Moving Average Convergence / Divergence (MACD) is one of the most commonly used indicators of price trends and momentum. The indicator holds two moving averages of different lengths up against each other to assess momentum in the time series considered. MACD is a tool for technical analysis.
Moving Average Convergence Divergence
MACD is an oscillator that oscillates around a zero line. It is calculated as the mathematical difference between 2 exponential averages, and the normal lengths of these are 26 for the long and 12 for the short. Some sources indicate – for short-term trading – 13 and 7 days.
When a stock’s MACD line is above 0, the short average is greater than the long one and the stock is in an upward trend by definition – also known as a bullish signal.
Normally, a 9-day exponential moving average, also called a signal line, is used and the signals occur when the MACD line cuts through its signal line.
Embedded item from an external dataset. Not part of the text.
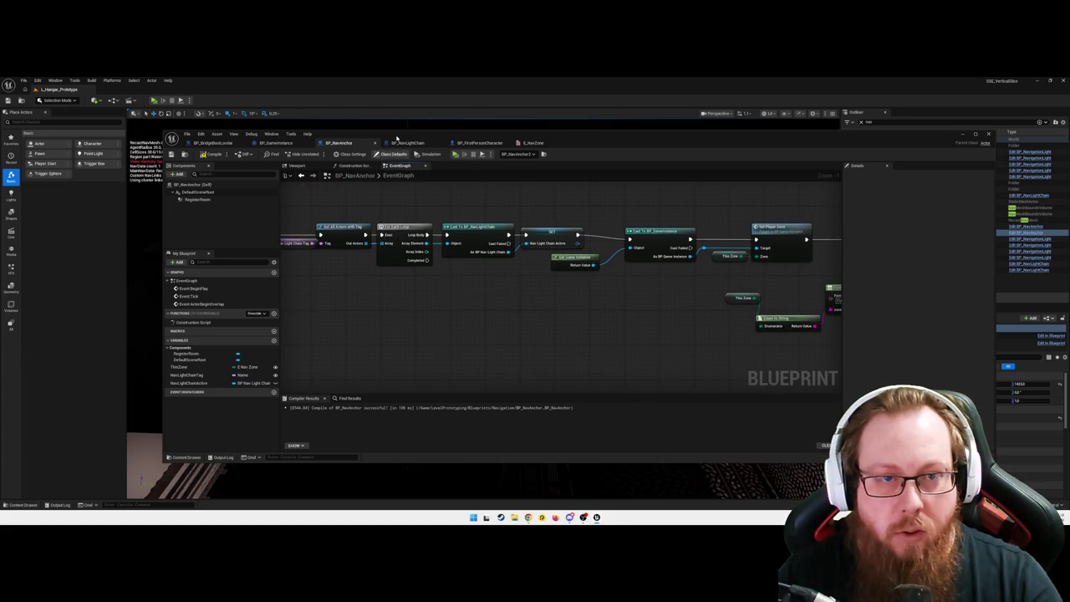
{"action": "left_click_drag", "start_coordinate": [586, 282], "coordinate": [518, 288]}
When the MACD falls below the signal line, it is a bearish signal indicating that it may be time to sell. Conversely, when the MACD moves above the signal line, it indicates a bullish signal, indicating that the price of the security is expected to experience upward momentum.
- When the MACD is lower than signal, one should consider selling.
- When the MACD is higher than signal, one should consider buying.
- When the MACD crosses the zero line up / down, this is seen as a buy / sell signal.
Many traders wait for the signal line to cross the MA line, as a kind of affirmative signal before trading – to avoid being scammed by various signals.
When the price of the security deviates from the MACD, it marks the end of the current trend.
One speaks of divergence, or of either a negative or positive signal, when the MACD begins to move in the opposite direction in the underlying time series. Similarly, a cross between the MACD and the X-axis can be interpreted as a sign that momentum has shifted. Usually, it is also considered a trading signal when the MACD crosses its 9 day EMA.
When the MACD rises drastically – that is, when the shorter moving average pulls away from the longer-term moving average – it is a signal that the security is overbought and will soon return to normal levels.
Example of MACD
MACD is indicated in gray and the signal line is indicated in blue.
Calculation of MACD
To calculate the MACD (12; 26; 9), use the following procedure:
- Calculate a 12-day exponential moving average on the course, EMA (12).
- Calculate a 26-day exponential moving average on the course, EMA (26).
- Calculate the difference EMA (12) – EMA (26). This figure is MACD.
- Calculate another 9-day exponential moving average on the MACD, this is the signal line.
Benefits of MACD
- Buy / sell signals are easy to spot.
- There will always be a buy / sell signal in place at a given time.
Disadvantages of MACD
- Naturally, the MACD tool will only give a buy / sell signal after a trend has started.
- It may give too few signals, or too many signals, depending on the investor’s preferences.
- In a highly volatile market, the MACD can provide a large number of signals.